Carll’s prompt for the project was that everyone had to include a circle in their design. She created templates of other shapes and images that the class could add to their collages.
When the project was completed, Carll photographed everyone with their finished collages, so they would have a record of their whole piece. Then, Carll cut each of the finished collages in half, and the pieces were weaved together into columns.
“I kept everyone’s collages at least half intact so they could recognize their pieces. I had to do a reconciliation process. Once you displace part of it, it doesn’t necessarily line or up make sense, so I went back in and add some things back in. Then they started flowing together into a community mural.
It was very involved once I got it back to the studio. It took me almost a month for each installation,”
Carll said. “I was completely floored by how they came together, and everyone else was, too.”
Carll got her start in graphic design and illustration.

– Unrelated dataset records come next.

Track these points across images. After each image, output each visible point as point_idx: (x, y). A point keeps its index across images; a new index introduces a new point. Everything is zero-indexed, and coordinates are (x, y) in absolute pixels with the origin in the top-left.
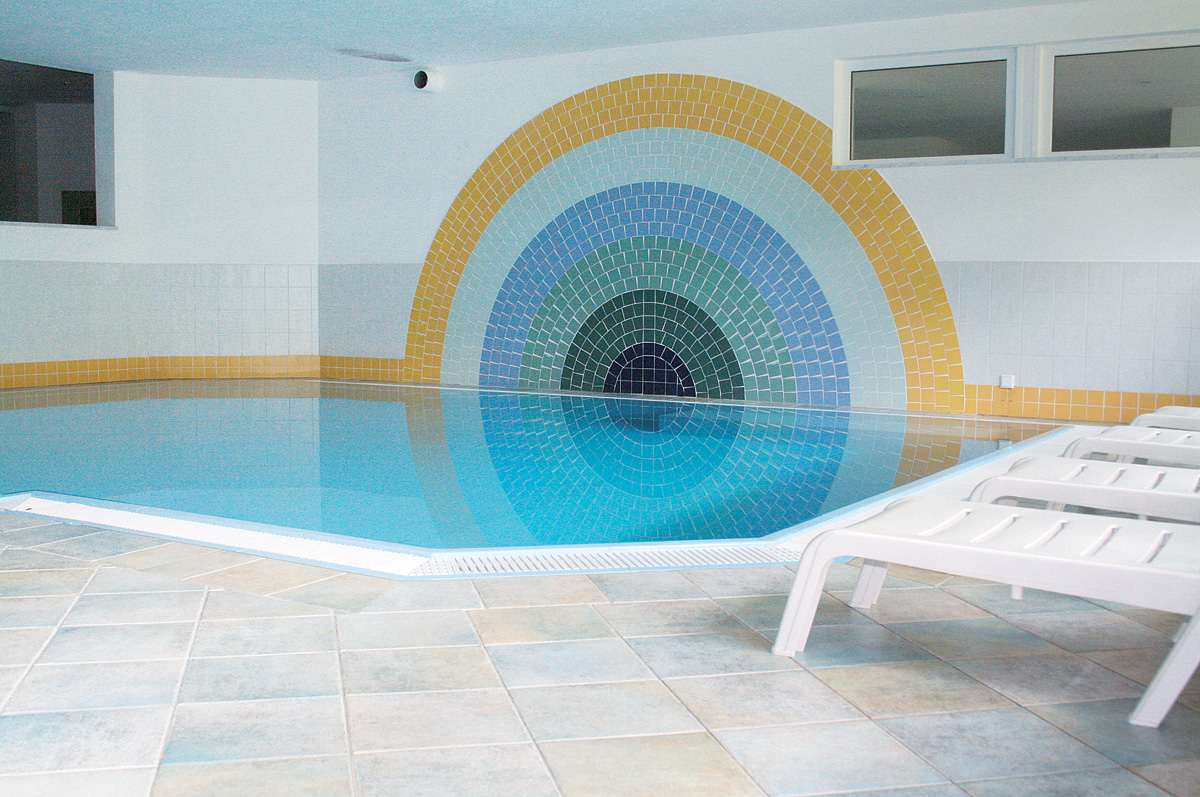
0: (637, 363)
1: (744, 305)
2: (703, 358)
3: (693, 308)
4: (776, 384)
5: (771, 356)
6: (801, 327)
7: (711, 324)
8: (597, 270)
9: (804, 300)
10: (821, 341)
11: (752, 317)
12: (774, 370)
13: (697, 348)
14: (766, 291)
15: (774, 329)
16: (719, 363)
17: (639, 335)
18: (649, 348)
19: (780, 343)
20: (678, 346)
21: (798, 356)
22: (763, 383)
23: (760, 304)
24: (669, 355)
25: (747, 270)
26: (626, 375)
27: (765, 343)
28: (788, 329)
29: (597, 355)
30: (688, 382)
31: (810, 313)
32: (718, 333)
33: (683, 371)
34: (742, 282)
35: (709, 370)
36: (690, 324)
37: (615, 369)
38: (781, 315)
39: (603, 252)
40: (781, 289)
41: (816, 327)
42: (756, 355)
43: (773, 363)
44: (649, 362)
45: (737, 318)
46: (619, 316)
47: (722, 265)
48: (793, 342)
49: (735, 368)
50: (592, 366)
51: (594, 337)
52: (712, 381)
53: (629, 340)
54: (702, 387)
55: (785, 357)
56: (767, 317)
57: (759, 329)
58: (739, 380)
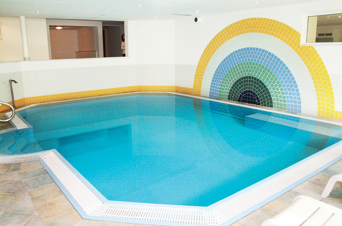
0: (246, 95)
1: (274, 82)
2: (263, 95)
3: (261, 82)
4: (281, 105)
5: (280, 97)
6: (289, 90)
7: (265, 86)
8: (237, 70)
9: (290, 82)
10: (294, 94)
11: (276, 86)
12: (281, 101)
13: (261, 93)
14: (280, 79)
15: (282, 90)
16: (267, 97)
17: (247, 88)
18: (249, 91)
19: (283, 93)
20: (257, 92)
21: (287, 97)
22: (278, 104)
23: (278, 82)
24: (254, 94)
25: (275, 73)
26: (243, 98)
27: (279, 93)
28: (285, 90)
29: (236, 92)
30: (259, 101)
31: (292, 86)
32: (267, 89)
33: (258, 98)
34: (274, 76)
35: (264, 99)
36: (260, 86)
37: (241, 96)
38: (284, 86)
39: (239, 65)
40: (284, 78)
41: (293, 90)
42: (277, 96)
43: (281, 99)
44: (249, 95)
45: (272, 86)
46: (242, 82)
47: (269, 71)
48: (287, 93)
49: (271, 99)
50: (235, 94)
51: (236, 87)
52: (265, 102)
53: (244, 89)
54: (262, 103)
55: (284, 97)
56: (280, 86)
57: (278, 89)
58: (272, 102)
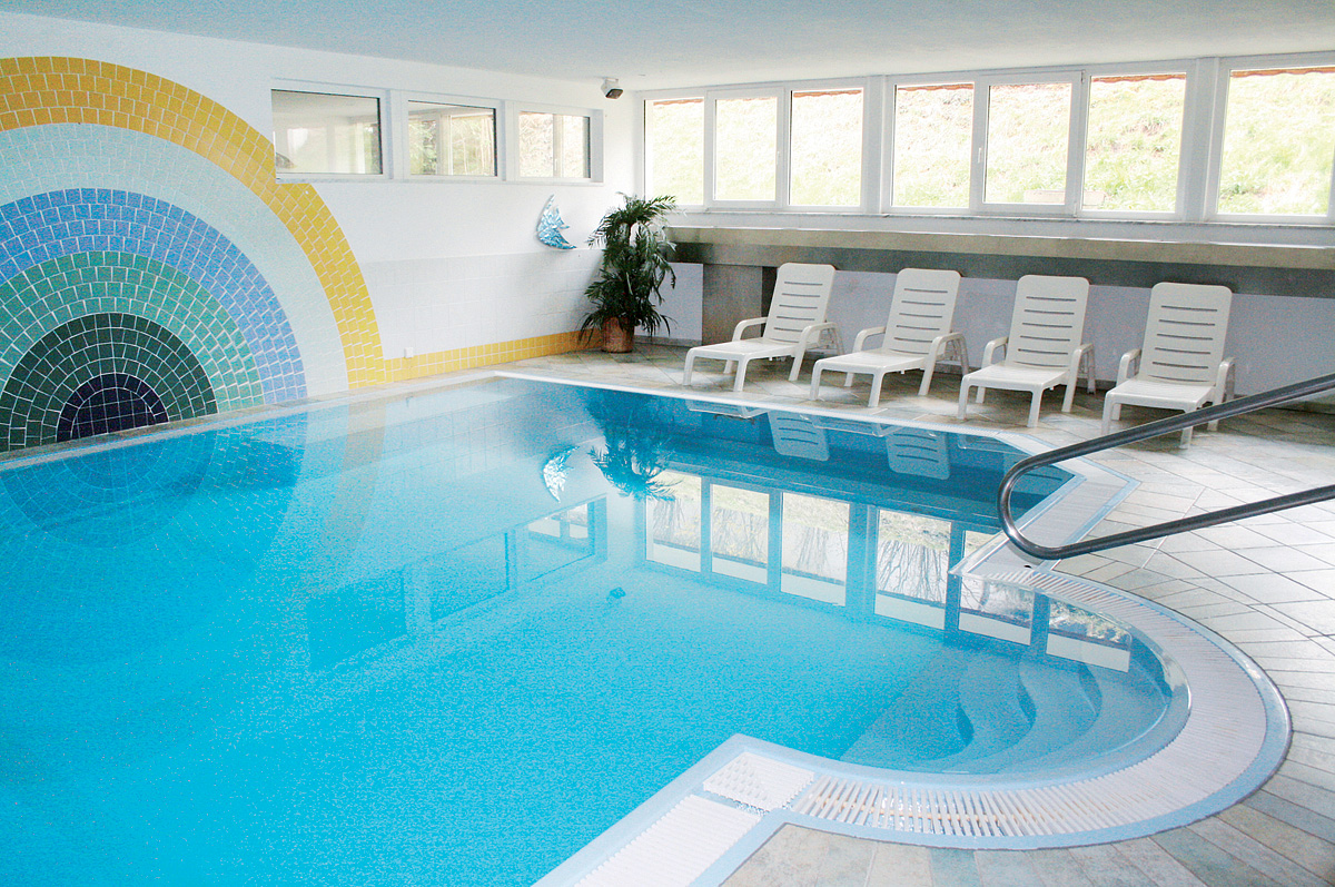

While living in Atlanta, she started taking evening painting classes.
“I took to that. That started me on the fine arts road,” Carll said.
She became a full-time artist in 1999, and moved to Chattanooga in 2013. She has primarily been showing her paintings in galleries and selling to the private market.
In addition, she was part of the local art team that worked with Meg Saligman Studios on the large M.L. King mural on the AT&T Building in downtown Chattanooga.
“One of the reasons why I moved to Chattanooga is because it has a lively art scene,” Carll said.
Carll and Vassort were at a City Creators Program, which was a program to get artists involved in potential public art projects.
“I had an epiphany. What if I paired up with Claire? I contacted her, and asked ‘Would you be interested in forming a creative strategist team,’ and she jumped on it. That is how 2CREATE TEAM was born. We work really well together. We had a lot of the same ideals. She came to me with the Art4Libraries idea,” Carll said.
Carll thinks that the Art4Libraries program was important because it brought art education and exposure to people that may not have gotten it in schools.
“Art funding in schools is the first thing that gets chopped. When I was a kid, back in the 60s and 70s, we had all kinds of art programs available. I have seen this decline over the decades,” Carll said.
Carll continued, “They got to experience a collaboration with me, where I took their work and cut it up and changed it around to show them that this is what your work can evolve into. I think it was a rich experience all around.”